Our work is consistent with a perspective in which gene duplication, even if not initially beneficial, allows biological systems to be better poised to respond to new evolutionary challenges. Hence, it is an expected result that evolution of metabolic capabilities almost from scratch occurs through adjustment of previously existing duplicates, many of them involved in transcriptional regulation [22]. In this perspective, retention of duplicates may be specially useful in populations that face frequent environmental changes, as shown in simulations of the evolution of GRNs under fluctuating environments [57] and also for invasive species [41]. Most of our observations are specific for duplication and not a mere consequence of change in network size. This is congruent with previous observations on simulations of the evolution of GRNs that suggest that network growth through addition of non-duplicate genes is not a significant factor for evolvability [109].
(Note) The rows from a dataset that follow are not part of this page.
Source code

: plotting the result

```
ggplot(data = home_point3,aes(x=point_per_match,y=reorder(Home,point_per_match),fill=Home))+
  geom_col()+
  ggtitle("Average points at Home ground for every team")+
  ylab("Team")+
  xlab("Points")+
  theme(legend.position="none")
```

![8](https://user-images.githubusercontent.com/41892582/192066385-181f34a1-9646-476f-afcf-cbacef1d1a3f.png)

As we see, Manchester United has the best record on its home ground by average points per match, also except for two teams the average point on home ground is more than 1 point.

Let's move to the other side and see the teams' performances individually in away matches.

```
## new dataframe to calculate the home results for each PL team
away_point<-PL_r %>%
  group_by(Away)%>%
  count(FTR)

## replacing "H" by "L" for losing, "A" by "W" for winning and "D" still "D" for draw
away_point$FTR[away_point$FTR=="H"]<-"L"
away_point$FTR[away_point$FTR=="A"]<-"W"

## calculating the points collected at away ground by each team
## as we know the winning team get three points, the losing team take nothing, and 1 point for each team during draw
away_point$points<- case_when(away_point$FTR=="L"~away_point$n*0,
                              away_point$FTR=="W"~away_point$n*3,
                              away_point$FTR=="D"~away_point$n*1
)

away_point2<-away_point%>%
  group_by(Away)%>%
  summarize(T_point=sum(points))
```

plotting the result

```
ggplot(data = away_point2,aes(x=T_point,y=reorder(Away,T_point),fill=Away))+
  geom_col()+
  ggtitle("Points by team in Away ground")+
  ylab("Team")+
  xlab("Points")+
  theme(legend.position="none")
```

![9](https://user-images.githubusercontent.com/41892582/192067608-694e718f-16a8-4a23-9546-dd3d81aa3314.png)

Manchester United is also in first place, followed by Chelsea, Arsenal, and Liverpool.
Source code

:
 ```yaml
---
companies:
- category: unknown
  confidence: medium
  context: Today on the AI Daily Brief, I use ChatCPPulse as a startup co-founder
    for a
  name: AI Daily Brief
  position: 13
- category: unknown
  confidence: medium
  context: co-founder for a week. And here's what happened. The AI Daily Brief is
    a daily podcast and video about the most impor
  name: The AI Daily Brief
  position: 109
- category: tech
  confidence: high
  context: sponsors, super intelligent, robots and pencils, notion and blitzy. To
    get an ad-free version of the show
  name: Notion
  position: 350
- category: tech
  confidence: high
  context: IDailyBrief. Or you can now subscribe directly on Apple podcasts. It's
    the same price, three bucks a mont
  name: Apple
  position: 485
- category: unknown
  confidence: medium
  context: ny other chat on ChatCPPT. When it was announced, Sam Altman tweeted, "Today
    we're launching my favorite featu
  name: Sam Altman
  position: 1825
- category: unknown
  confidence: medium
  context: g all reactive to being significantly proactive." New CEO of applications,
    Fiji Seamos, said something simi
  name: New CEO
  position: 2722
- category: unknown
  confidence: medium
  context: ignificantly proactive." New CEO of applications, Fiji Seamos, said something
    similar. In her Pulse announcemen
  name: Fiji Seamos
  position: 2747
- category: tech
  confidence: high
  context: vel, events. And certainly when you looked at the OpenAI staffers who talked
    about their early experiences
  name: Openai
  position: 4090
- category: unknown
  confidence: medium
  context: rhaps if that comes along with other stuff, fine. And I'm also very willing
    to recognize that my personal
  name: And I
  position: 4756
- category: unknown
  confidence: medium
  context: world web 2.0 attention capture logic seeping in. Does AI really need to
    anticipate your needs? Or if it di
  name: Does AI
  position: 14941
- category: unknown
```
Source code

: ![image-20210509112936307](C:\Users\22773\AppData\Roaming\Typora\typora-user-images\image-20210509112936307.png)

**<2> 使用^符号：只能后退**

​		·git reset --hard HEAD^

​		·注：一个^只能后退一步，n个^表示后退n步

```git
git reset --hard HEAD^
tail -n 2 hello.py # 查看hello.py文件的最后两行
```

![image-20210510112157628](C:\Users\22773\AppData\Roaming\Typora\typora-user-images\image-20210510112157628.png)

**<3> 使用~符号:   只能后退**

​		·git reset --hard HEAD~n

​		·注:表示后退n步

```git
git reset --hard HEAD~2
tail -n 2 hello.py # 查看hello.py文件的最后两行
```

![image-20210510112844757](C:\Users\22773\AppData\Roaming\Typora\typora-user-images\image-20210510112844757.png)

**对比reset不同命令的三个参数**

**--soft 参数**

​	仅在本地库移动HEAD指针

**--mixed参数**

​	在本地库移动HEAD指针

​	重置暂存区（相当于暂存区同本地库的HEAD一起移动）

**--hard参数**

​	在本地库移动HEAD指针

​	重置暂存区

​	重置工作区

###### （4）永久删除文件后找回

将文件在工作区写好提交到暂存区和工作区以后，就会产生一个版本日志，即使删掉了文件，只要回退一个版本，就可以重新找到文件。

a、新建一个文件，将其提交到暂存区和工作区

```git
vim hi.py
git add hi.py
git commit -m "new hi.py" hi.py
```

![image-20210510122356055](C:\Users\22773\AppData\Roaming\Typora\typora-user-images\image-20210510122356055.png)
Too much additional experimental, theoretical and computational work is necessary for a better comprehension of the role of gene duplication in the evolution of gene regulatory networks. Here we focused on the early effects of gene duplication on the ability to produce a gene expression pattern when network dynamics start from a specific initial condition. Notwithstanding, in multicellular organisms, the network of gene interactions must be able to drive different cells from different initial conditions to distinct stable gene expression patterns. Addressing how duplication affects the different expression patterns that a network can produce is one of the many directions yet to follow.